AP9-1-INV

Design study of superconducting magnet system for JA DEMO

Dec.3 17:00-17:30 (Tokyo Time)

*Hiroyasu Utoh1, Hideo Nakajima2, Ryoji Hiwatari1, Yoshiteru Sakamoto1, Youji Someya1, Nobiyuki Aiba2, Noriyoshi Nakajima3, Joint Special Design Team for Fusion Demo1

National Institutes for Quantum and Radiological Science and Technology, Rokkasho, 039-3212 Aomori, Japan1

National Institutes for Quantum and Radiological Science and Technology, Naka, 311-0193 Ibaraki, Japan2

National Institute for Fusion Science, Rokkasho, 039-3212 Aomori, Japan3

The Japan pre-conceptual DEMO design activity is conducted by the Joint Special Design Team for fusion DEMO to establish Japan’s DEMO concept [1], named “JA DEMO”. Major goals of JA DEMO are to demonstrate (1) steady and stable electric power generation in a power plant scale, (2) reasonable availability using a remote maintenance scheme anticipated in a commercial plant, and (3) overall tritium breeding to fulfill self-sufficiency of fuel. The main design parameters of JA DEMO are the plasma major radius of 8.5 m, the fusion output of 1.5-2 GW, the net electricity of 0.2-0.3 GW, and the magnetic field on the plasma axis of 6 T. The superconducting coil system of JA DEMO consists of 16 toroidal field (TF) coils, a central solenoid (CS), and 7 poloidal field (PF) coils. To demonstrate steady-state electric power generation in a power plant scale, a higher magnetic field strength and a 1.5 times larger TF coil bore than those in ITER are necessary.

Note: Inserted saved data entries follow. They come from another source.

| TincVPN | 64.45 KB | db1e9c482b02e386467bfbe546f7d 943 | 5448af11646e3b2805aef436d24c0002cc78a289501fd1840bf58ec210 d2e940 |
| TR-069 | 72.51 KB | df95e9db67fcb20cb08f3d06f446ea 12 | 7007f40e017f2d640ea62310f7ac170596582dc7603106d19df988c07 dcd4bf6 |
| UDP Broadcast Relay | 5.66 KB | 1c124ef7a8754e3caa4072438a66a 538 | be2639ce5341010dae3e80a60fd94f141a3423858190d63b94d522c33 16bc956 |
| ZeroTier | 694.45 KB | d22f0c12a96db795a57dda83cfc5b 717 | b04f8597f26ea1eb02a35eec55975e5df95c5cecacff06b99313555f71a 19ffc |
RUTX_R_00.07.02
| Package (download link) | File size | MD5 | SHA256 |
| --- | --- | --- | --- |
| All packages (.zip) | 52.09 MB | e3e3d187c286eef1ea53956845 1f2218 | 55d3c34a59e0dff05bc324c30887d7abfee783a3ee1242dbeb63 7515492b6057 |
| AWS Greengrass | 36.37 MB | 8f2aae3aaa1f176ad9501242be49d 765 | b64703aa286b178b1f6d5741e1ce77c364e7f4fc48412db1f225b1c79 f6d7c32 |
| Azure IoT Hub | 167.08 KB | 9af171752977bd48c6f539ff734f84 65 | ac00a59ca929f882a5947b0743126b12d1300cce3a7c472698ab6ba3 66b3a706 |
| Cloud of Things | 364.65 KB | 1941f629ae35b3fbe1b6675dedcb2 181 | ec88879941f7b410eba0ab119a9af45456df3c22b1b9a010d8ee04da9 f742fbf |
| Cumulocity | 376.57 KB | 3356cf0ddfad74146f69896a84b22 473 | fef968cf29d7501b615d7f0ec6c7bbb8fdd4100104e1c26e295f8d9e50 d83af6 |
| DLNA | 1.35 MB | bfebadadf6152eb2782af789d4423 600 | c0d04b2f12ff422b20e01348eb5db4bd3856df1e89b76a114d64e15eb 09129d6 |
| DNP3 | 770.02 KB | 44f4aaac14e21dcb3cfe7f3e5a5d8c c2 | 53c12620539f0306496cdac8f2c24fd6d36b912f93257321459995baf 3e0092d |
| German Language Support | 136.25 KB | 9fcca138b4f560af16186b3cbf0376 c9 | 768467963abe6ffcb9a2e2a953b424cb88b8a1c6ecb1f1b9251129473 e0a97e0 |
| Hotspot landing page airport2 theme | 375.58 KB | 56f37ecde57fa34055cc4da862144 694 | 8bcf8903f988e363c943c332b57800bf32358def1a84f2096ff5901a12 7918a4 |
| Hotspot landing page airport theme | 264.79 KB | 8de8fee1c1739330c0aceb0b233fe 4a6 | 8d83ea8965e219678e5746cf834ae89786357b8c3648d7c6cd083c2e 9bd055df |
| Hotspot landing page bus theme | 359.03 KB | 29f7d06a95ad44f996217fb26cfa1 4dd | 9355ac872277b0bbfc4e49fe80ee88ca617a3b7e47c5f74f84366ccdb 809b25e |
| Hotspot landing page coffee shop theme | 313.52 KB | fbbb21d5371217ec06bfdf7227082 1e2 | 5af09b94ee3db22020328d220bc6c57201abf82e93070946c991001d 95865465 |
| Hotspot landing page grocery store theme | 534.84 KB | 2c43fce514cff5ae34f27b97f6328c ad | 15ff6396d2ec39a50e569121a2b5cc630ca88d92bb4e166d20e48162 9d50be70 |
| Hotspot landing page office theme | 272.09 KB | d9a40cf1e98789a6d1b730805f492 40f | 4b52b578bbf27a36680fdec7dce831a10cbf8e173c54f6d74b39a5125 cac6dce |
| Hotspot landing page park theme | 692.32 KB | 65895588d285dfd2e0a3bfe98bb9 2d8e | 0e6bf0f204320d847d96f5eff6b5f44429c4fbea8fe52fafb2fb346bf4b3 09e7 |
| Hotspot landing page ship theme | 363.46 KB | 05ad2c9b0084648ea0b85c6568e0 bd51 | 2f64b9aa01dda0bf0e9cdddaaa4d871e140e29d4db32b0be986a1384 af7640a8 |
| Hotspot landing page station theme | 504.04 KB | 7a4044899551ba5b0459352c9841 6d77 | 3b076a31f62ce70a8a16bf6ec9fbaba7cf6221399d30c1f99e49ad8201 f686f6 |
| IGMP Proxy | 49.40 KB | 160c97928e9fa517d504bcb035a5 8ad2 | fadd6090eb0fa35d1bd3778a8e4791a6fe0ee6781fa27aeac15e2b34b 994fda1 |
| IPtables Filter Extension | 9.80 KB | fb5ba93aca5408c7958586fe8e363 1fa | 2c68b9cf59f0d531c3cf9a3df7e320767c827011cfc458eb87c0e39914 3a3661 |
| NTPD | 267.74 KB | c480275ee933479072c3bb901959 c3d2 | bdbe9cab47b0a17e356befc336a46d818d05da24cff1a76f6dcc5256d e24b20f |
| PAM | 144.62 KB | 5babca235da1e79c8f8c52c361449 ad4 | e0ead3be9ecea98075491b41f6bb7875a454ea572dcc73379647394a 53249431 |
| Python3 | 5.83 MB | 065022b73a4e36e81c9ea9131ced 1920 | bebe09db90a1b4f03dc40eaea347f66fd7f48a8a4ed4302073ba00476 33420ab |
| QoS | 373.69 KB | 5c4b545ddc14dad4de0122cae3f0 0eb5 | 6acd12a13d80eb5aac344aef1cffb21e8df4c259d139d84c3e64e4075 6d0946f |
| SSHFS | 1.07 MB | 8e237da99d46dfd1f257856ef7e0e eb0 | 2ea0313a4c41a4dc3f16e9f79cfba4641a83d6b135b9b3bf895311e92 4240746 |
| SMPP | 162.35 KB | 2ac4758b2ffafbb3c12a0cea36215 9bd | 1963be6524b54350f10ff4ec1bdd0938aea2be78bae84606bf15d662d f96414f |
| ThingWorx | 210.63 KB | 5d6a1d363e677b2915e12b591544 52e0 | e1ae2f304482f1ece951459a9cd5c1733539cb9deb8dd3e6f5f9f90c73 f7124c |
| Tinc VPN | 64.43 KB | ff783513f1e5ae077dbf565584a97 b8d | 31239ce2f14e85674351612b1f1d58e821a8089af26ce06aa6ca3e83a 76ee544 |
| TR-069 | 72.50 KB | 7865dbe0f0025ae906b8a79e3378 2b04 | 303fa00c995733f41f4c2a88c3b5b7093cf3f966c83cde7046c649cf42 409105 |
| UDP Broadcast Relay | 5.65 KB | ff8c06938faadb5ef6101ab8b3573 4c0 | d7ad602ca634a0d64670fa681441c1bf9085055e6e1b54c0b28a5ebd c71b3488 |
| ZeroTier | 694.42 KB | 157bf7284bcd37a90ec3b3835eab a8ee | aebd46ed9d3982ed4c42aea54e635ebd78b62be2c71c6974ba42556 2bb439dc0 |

 The main design concept of the TF coil is similar to the ITER technology in features such as a radial plate (RP) and circular cable-in-conduit type conductors (CICC, 83 kA), to minimize the technical jump-up from ITER. The first option of superconductor strand is Low-temperature superconductor (LTS) strand Nb3Sn. Based on the performance of the ITER CS insert conductor, by using the conductor with a short-pitch stranded wire structure like an ITER CS conductor, it was expected that the DEMO TF conductor could be designed with the performance of the ITER Nb3Sn wire. The short conductor test and an insert coil test (83 kA, 13T) of the short pitch twisted DEMO conductor are planned in the future. Additionally, the allowable design stress has a large impact on the magnetic field in the TF coil design studies. Therefore, the JA DEMO adopts allowable design stress of 800 MPa (2/3Sy; 0.2% yield stress Sy of 1200 MPa), which is larger than that of ITER TF coil material, JJ1. The development of improved cryogenic steel has been started in the JA DEMO design activities. Starting with standard material (e.g. XM-19, JN1), the chemical composition of the material was improved. Preliminary tests indicated that XM-19 may be a potentially qualified steel for the use in DMEO coils. Further intensive testing of the steel will be continued for standardizing in JSME.

 [1] K. Tobita et al., Fusion Sci. Technol., 72, 537 (2017).